The Great City Synagogue (Ukrainian: Велика міська синагога, romanized: Velyka miska synahoha, Polish: Wielka Synagoga Miejska we Lwowie) was a former OrthodoxJewishsynagogue in the city of Lviv (Polish: Lwów, German: Lemberg), in what is now the Lviv Oblast of Ukraine. It was situated in the former Jewish Quarter near today's city centre.
History
Earlier synagogues
The first synagogue in Lviv, in what was then the Kingdom of Galicia–Volhynia, was situated nearby in 29 Feodorova Street. It was a wooden synagogue building that was built around 1320. On 15 June 1527 a catastrophic fire destroyed parts of the city including the synagogue.[1] A new brick synagogue in the Gothic style was constructed on 54 Staroyevreiska Street in 1555. It served as the Great City Synagogue until 1797, when it was ordered for demolition, based due to its small size.[2]
In 1606, the role of the Great City Synagogue shifted to the Golden Rose Synagogue. When this synagogue also became too small, the Jewish community began to construct a new, considerably bigger, synagogue on the site of the disassembled old synagogue.[1]
New building
A new rectagonal Neoclassical synagogue was built between 1799 and 1801. After the Jewish community transferred the reliquaries from the Golden Rose Synagogue to the newly constructed synagogue in 1801, the latter became the main city synagogue. A single-storey Beit Midrash adjoined the synagogue. In 1878 the shingles on the roof of the temple were replaced with tin. The staircase was reconstructed and a new stairway was added, leading to the women's prayer room on the gallery, completed in 1910.[2]

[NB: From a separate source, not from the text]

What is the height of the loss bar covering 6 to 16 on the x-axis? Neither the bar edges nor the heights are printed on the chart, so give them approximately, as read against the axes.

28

During World War II, on 14 August 1941, the German Nazis burned the synagogue. The following year, the ruins were destroyed.[2]
Memorial
In 2010, an initiative of the L’viv City Council, the L’viv Center for Urban History, and the German Society for International Cooperation, The Space of Synagogues was announced to commemorate the sites of the former Great City Synagogue, the former Golden Rose Synagogue, remnants of the Old Jewish Cemetery, and the site of the Janowska concentration camp. After a design competition, the first stage was opened in 2016 featuring landscape designs by Franz Reschke,[3][4] with additional stages planned.[5]